• News

  • Kesra

Ini Penyebab Angka Kekerasan pada Anak Tinggi di Indonesia

Kekerasan pada anak sering terjadi di dalam rumah maupun lingkungan sekitar anak.
Konvesi
Kekerasan pada anak sering terjadi di dalam rumah maupun lingkungan sekitar anak.

JAKARTA, NETRALNEWS.COM - Deputi Bidang Perlindungan Anak Kementerian Pemberdayaan Perempuan dan Perlindungan Anak (KPPPA) Pribudiarta Nur Sitepu menegaskan, menurut survei yang dilakukan oleh Badan Pusat Statistik (BPS) dan Kementerian Sosial (Kemensos) pada 2013, kekerasan seksual pada anak laki-laki dan perempuan di Indonesia tinggi.

Pribudiarta memaparkan, sebesar 6,3 persen kekerasan seksual terjadi pada perempuan dan sebesar 6,4 persen terjadi pada laki-laki. Jika dikalikan dengan jumlah anak di Indonesia, angka kekerasan ternyata terjadi pada 600.000 hingga 900.000 anak.

"Kenapa meningkat?, karena ini fenomena gunung es yang mulai terlihat. Saat ini juga telah banyak pihak yang memahami kekerasan seksual," ujar Pribudiarta dalam sambutan acara Seminar Pembelajaran Upaya Pencegahan Eksploitasi Seksual Komersial Anak (ESKA) dan Kekerasan Seksual terhadap Anak di Masyarakat Adat dan Perkotaan, di Kantor KPPPA di Jakarta, Selasa (1/8/2017).
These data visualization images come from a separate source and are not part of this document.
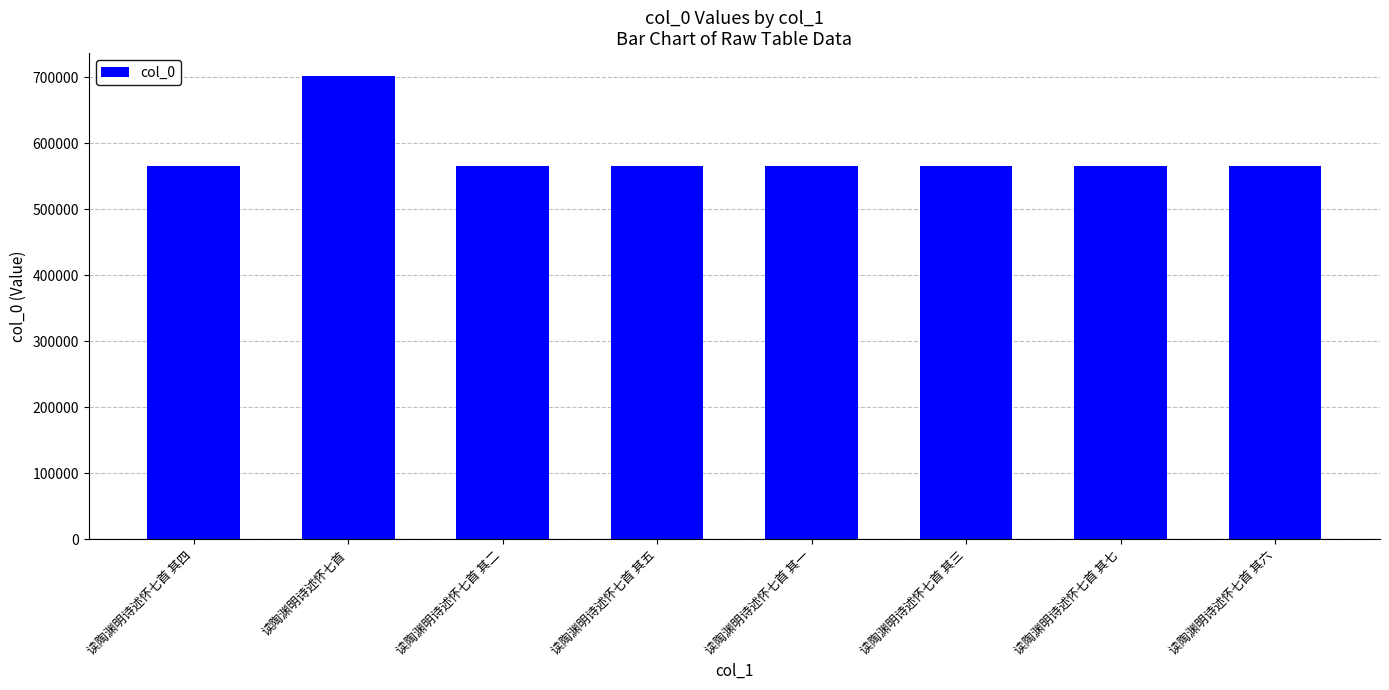

What is the difference between the maximum and minimum values?

135946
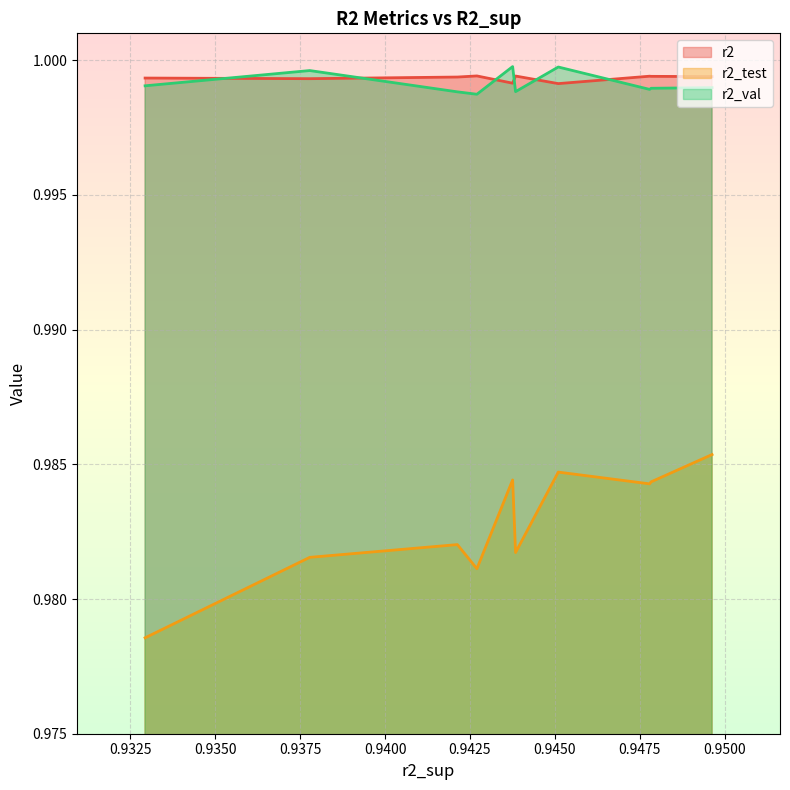

Read the r2_val value at model_6_25_3.

1.0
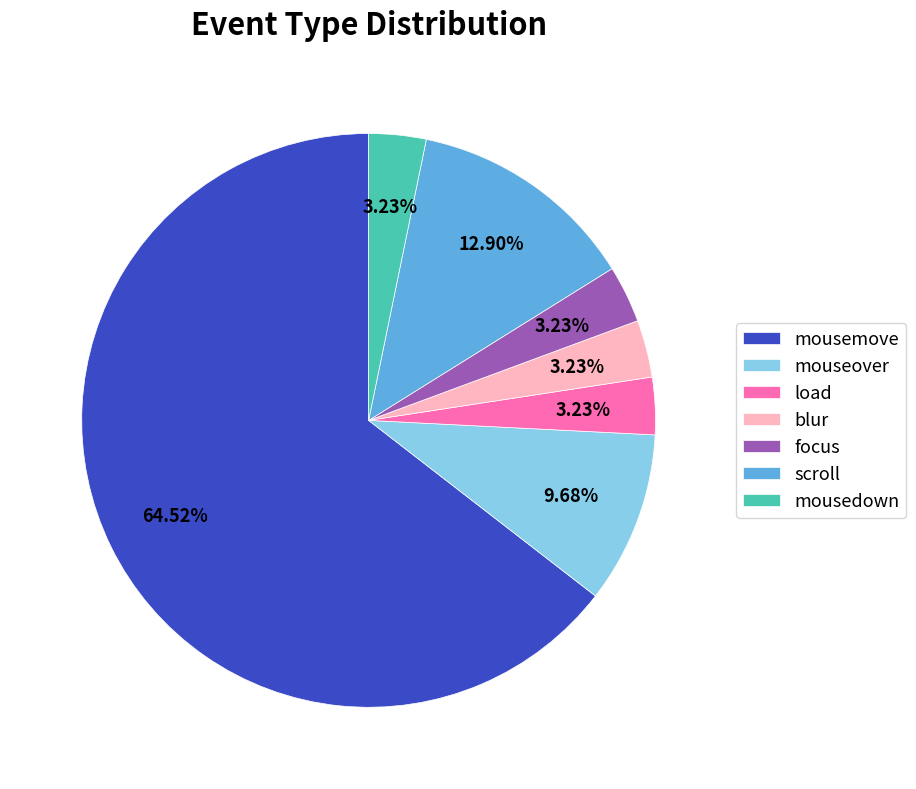

True or false: blur accounts for 13% of the total.

False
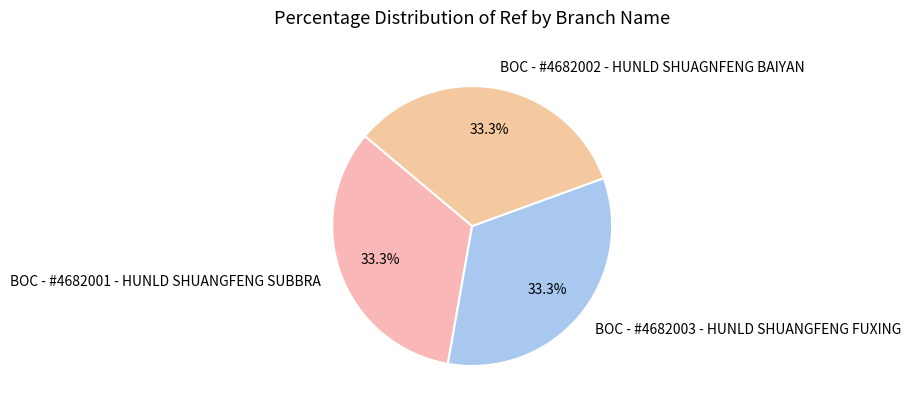

Combined, do BOC - #4682003 - HUNLD SHUANGFENG FUXING and BOC - #4682002 - HUNLD SHUAGNFENG BAIYAN account for over 50%?

Yes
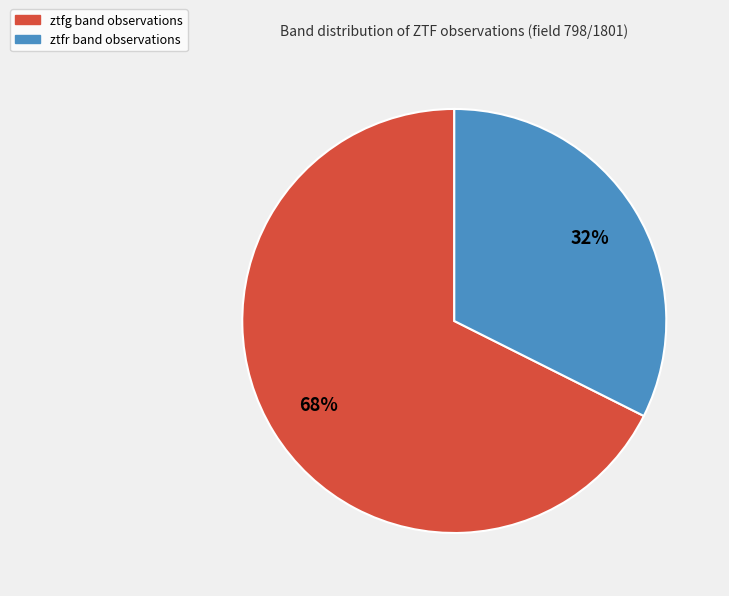

How many segments does this pie chart have?

2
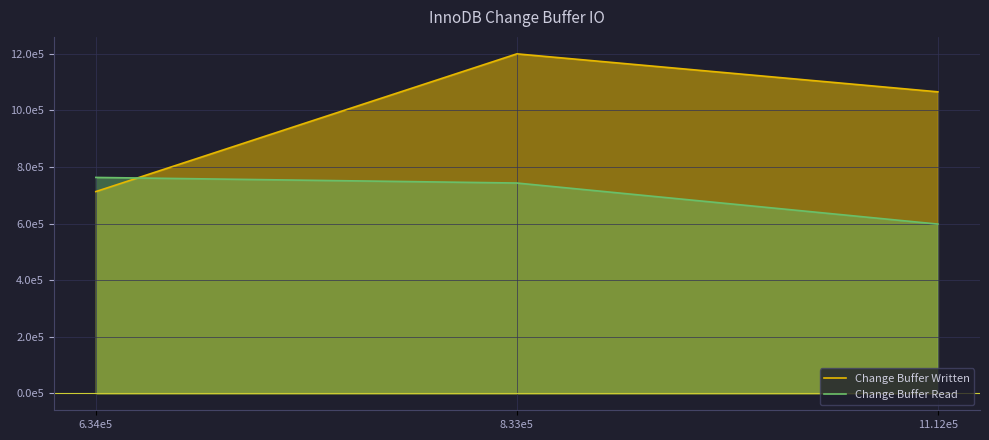

Where does the Change Buffer Written series first go above 1065624?

8.33e5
Pribudiarta menjelaskan, jumlah anak di Indonesia sendiri ada sebanyak 87 juta jiwa, yakni sebesar 34 persen dari total penduduk Indonesia. Dengan angka ini, Pribudiarta menegaskan bahwa pemerintah memiliki target, Indonesia bebas kekerasan pada 2030.

"2030 kekerasan tidak boleh ada lagi. Kesetaraan gender terwujud. Maka penting untuk investasi, bekerjasama melindungi dan cegah kekerasan anak dengan jumlah besar," kata Pribudiarta.

Sehingga, bagi pihak Pribudiarta, isu perlindungan anak saat ini amat strategis di tingkat nasional, karena isu perlindungan anak menyangkut pula kesejahteran masa depan. Kesejahteraan ini tentu tidak hanya bagi anak semata, melainkan kesejahteraan oleh seluruh masyarakat Indonesia.

"Berbagai upaya pencegahan sudah dilakukan supaya ESKA tidak terjadi, karena upaya memutus kekerasan jadi bagian penting jika berharap bonus demografi dapat terjadi," tukas Pribudiarta.